I like the Maybelline Define-a-brow pencils(I believe I used Light brown) but I gave them up because I used them WAY too fast. Nowadays, I prefer MUFE Brow Correctors. Sadly the shade range may not suite blond skin tones. Even 0-the palest color, has strong red tones.
A matte brown eyeshadow like MAC Charcoal, or Browning, can also be used to fill in the brows, for a more subtle look.
I like to start at the peak of the arch, and define the outer corner. I find on my brows, this can be a bit uneven. So if I start with it, I can tweak it without destroying any other makeup, or smudging the brow color. Use a flat angled brow brush(I like a dense, thin one for the sharpest curve) , start at the arch, and pull the brush outward to your outer edge. Repeat on the other side, back up and compare the sides. If needed, use makeup remover to remove, and redo any areas that don’t match.
Next, start at the inner corner. I like to start at the bottom edge of the brow, pull the brush towards the arch.
Match these two sides with each other.
And then, pull the brush up, and then down, to smooth the top edge of the arch. Repeat as needed to match the brows fairly closely even with each other.
Then, turn the brush flat to fill in the inner corner. I’m lucky in that the width of my brush is almost exactly the same as the width of my brow. Fill in the middle to make sure the color is even, now that your shape is totally set.
If needed, use Brow wax or brow gel to set any hairs that may fall out of alignment. Comb through it with a bare mascara wand(if needed). This will remove excess color, smooth hairs into place, and make coverage appear more natural.

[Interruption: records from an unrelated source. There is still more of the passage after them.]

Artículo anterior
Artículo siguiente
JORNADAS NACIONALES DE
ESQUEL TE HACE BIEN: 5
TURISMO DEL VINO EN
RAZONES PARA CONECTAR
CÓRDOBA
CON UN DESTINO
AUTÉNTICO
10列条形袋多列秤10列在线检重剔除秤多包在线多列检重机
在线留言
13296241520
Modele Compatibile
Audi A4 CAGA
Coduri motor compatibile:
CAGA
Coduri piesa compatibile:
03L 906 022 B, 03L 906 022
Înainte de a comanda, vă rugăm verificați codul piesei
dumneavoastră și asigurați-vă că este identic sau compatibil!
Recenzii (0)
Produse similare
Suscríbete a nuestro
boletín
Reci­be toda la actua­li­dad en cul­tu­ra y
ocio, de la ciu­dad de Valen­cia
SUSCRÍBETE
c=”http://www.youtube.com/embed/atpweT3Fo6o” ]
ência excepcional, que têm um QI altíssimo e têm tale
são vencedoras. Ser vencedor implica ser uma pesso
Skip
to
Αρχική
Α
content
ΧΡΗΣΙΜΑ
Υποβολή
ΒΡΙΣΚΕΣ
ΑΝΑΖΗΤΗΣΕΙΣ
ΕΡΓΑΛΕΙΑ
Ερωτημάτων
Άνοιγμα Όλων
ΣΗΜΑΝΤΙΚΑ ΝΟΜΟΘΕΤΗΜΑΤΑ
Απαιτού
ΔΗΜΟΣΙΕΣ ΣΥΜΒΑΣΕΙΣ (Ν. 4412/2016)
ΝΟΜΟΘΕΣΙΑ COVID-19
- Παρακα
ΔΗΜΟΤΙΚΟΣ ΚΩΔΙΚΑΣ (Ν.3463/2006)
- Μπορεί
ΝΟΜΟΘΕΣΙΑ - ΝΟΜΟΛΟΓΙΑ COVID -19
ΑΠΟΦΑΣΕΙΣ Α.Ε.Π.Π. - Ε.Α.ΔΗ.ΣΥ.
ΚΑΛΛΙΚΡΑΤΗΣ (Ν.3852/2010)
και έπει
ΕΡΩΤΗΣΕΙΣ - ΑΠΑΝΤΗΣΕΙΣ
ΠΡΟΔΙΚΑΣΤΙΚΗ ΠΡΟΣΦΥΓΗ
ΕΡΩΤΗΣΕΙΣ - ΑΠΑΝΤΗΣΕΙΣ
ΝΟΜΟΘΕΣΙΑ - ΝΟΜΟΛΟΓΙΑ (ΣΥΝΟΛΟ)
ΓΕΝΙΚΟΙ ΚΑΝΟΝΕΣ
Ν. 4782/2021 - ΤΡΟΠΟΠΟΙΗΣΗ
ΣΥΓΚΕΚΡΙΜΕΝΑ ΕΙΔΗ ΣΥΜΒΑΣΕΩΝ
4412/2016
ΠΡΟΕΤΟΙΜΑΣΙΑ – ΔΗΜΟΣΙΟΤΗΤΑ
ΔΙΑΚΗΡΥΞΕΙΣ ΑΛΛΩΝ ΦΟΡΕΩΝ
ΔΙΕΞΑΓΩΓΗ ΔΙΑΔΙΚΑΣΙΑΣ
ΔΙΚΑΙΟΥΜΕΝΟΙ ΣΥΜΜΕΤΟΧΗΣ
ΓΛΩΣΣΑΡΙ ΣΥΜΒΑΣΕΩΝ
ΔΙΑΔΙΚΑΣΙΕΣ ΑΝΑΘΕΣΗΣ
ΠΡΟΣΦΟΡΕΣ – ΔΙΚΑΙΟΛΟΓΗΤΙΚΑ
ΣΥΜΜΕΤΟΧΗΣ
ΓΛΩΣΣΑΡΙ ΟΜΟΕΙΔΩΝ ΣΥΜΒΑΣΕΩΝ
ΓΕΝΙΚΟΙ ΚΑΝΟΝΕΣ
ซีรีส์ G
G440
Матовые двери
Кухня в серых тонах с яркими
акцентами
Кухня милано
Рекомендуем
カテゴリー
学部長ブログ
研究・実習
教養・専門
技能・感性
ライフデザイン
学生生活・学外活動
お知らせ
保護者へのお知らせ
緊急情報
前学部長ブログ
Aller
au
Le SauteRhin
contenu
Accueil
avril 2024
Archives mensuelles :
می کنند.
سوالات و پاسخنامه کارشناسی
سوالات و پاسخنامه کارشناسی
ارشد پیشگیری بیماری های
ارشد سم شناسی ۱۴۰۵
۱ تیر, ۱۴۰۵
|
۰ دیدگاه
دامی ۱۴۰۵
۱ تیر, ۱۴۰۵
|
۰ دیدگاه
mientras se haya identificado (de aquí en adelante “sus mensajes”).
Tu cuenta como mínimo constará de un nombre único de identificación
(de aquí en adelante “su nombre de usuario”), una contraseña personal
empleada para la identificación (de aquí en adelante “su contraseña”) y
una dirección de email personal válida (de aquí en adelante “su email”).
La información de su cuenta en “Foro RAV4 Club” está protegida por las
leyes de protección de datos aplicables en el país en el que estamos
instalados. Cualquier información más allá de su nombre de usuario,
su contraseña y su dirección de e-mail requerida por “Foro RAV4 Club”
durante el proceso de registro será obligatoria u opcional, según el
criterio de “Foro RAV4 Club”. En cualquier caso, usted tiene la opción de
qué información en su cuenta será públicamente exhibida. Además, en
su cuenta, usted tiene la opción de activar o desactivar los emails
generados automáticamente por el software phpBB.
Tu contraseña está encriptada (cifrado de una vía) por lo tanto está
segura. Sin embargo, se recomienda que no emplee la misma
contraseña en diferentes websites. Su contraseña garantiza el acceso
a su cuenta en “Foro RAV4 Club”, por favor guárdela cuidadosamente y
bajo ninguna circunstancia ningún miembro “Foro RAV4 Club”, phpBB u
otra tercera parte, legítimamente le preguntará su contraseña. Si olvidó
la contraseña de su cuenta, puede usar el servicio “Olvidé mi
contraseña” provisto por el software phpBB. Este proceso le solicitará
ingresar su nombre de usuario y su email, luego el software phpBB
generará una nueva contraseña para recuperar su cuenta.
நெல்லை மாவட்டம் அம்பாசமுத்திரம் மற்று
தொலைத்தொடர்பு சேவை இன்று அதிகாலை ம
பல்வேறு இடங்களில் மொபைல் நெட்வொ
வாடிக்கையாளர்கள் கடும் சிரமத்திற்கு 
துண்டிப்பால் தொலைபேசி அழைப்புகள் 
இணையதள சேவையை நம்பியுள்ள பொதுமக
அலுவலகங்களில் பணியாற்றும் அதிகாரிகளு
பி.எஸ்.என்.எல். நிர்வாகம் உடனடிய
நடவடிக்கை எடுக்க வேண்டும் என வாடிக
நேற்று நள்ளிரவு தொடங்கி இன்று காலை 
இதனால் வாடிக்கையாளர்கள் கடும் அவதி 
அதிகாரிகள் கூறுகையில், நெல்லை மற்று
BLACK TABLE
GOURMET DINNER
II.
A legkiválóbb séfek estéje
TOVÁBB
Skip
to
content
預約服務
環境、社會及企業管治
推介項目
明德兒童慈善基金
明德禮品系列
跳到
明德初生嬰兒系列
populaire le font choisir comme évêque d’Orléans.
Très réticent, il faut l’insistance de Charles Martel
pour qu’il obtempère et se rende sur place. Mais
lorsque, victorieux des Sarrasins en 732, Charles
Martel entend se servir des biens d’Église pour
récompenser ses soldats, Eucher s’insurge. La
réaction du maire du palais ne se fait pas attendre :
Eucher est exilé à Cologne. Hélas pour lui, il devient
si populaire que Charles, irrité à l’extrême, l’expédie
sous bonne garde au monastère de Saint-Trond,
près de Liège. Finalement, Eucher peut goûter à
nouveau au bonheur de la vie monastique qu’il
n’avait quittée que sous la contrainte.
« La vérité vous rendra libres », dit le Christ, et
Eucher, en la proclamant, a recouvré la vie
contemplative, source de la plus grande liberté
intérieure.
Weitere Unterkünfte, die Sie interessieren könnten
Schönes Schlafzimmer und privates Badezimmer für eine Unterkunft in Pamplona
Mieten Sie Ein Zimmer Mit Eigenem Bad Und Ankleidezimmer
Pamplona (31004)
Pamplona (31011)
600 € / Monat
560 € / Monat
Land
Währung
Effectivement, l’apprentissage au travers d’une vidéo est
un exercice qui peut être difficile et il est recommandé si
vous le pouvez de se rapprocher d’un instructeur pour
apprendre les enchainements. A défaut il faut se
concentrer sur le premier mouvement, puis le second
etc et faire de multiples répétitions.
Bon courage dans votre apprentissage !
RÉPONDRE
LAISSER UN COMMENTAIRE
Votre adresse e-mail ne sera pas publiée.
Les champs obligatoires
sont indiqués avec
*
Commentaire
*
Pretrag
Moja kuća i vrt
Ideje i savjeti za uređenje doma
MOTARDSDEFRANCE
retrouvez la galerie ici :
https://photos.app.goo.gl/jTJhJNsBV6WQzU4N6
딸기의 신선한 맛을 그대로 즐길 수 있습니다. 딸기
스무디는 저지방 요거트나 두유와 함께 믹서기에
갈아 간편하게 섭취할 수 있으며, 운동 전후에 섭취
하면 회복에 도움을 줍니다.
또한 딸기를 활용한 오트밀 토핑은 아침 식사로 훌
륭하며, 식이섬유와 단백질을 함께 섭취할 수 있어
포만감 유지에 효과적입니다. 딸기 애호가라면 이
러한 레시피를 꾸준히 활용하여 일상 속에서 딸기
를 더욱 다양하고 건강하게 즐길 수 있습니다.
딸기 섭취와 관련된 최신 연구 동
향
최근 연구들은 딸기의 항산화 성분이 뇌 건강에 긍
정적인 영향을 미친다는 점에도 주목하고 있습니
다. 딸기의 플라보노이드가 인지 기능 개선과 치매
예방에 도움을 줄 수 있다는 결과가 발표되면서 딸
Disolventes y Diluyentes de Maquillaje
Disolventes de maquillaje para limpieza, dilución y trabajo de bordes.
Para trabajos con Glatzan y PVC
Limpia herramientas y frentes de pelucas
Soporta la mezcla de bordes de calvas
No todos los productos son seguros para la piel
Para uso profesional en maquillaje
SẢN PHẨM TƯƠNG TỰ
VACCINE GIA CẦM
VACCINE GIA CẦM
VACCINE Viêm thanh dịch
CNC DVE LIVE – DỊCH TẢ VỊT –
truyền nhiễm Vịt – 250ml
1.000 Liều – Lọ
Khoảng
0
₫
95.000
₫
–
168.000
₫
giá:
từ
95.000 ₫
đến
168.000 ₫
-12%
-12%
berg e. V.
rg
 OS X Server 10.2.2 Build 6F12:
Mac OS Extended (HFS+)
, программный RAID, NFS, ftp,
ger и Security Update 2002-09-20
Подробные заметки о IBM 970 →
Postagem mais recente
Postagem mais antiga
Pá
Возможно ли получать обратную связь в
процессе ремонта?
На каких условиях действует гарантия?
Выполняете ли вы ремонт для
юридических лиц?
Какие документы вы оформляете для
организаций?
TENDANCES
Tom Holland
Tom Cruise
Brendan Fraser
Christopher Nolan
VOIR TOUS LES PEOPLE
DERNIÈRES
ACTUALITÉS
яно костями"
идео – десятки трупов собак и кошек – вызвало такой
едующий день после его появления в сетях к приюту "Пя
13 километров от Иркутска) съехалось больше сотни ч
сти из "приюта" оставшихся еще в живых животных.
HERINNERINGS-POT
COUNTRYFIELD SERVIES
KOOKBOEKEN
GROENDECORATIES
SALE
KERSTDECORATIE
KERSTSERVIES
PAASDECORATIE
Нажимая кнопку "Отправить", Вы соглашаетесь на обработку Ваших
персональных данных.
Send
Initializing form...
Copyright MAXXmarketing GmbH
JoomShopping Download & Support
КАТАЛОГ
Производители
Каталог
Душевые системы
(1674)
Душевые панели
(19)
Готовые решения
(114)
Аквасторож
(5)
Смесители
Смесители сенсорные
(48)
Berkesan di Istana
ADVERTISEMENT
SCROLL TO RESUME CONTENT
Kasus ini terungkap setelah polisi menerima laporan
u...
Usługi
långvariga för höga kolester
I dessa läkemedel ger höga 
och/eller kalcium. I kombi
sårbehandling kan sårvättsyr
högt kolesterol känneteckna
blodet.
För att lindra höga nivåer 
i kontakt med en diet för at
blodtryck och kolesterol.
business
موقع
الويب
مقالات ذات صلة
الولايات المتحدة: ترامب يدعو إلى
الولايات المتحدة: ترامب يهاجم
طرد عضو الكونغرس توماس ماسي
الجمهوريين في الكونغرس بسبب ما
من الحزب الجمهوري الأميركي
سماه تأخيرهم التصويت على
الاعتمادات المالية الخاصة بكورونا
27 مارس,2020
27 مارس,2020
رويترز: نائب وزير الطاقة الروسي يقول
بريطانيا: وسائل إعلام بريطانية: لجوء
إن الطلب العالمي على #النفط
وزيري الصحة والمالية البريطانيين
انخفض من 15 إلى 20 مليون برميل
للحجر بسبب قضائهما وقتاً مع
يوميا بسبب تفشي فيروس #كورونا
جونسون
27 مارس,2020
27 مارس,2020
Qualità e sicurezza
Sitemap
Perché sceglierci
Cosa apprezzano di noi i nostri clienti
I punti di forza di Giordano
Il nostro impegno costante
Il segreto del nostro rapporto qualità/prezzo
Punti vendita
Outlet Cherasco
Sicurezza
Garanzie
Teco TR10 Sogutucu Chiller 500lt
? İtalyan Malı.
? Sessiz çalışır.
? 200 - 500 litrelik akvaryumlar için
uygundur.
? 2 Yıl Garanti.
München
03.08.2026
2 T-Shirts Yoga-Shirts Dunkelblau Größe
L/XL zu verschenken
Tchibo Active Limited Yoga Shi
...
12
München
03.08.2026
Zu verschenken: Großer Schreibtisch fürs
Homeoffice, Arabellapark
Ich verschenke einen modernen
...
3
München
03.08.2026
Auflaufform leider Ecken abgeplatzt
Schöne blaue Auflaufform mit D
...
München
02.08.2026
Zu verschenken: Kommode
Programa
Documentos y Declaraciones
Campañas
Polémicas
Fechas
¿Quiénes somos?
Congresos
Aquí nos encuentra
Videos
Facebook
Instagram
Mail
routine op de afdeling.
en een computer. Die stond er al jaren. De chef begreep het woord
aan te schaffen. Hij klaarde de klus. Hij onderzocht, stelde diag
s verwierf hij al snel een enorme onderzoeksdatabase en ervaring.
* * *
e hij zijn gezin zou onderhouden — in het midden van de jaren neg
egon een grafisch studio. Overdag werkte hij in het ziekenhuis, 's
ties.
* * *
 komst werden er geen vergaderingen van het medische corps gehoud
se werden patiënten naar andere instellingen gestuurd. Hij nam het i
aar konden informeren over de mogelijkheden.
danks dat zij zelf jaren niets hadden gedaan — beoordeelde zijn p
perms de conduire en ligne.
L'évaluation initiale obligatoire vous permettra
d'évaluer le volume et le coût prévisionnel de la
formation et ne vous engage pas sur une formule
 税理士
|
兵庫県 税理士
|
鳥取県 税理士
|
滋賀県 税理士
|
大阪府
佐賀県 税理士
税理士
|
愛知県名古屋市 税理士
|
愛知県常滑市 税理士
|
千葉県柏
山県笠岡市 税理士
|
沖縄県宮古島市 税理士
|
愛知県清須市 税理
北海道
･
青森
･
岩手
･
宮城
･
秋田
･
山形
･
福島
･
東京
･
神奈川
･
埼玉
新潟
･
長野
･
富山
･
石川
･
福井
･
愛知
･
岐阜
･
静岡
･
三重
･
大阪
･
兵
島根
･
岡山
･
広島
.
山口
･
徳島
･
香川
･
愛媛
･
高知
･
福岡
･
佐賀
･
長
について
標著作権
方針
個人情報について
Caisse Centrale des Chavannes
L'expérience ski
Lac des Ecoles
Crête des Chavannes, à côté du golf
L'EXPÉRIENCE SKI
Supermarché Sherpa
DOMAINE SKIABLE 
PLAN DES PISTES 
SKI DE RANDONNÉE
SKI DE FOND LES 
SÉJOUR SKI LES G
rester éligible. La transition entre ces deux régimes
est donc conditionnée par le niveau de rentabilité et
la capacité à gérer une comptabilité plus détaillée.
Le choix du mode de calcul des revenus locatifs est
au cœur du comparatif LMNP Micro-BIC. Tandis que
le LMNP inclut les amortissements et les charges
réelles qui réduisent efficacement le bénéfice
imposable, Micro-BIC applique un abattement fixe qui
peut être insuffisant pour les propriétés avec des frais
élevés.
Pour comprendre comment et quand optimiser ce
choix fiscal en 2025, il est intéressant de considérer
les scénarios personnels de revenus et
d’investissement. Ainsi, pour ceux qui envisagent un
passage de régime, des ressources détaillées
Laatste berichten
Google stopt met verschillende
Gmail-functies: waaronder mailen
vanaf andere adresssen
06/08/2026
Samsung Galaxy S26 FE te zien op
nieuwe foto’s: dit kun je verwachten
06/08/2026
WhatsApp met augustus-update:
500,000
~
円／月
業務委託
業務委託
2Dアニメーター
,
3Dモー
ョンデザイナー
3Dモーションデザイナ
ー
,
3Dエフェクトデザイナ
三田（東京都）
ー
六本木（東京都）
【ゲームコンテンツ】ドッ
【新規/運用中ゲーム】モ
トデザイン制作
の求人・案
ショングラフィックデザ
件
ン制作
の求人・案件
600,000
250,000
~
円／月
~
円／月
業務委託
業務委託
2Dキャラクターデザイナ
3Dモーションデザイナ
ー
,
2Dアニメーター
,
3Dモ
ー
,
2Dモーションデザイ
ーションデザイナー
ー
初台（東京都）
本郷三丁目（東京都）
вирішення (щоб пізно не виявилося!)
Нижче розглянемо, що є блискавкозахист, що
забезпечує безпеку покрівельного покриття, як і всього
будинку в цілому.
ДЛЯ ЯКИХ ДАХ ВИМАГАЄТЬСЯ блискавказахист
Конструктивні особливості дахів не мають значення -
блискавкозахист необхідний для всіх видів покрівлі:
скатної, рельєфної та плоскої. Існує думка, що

Although shaping your brows thinner can open up your eyes, if there’s limited eyelid space, and can emphasize some face shapes, be careful not to go too far. Plucking it too much can make it difficult to reshape brows in the future, and can make you appear older. Thicker brows generally look more natural, and youthful. When touching your shape up, NEVER pluck more than five hairs from one side or spot, before comparing it with the other side, and backing up. Alternating sides can make sure that if you DO have uneven lighting, or slightly asymmetrical growth, you will catch any resulting errors soon, rather than discovering that while the brows look nice up close, from a distance they don’t match at all!
It’s kind of an ongoing process, but finishing your brows, even with no other makeup, will ALWAYS make you look more put together. Every so often, I get lazy and apply makeup without finishing the eyebrows, and it just looks unbalanced. With a little practice, it’ll only take about five minutes to add that polish. Well worth it.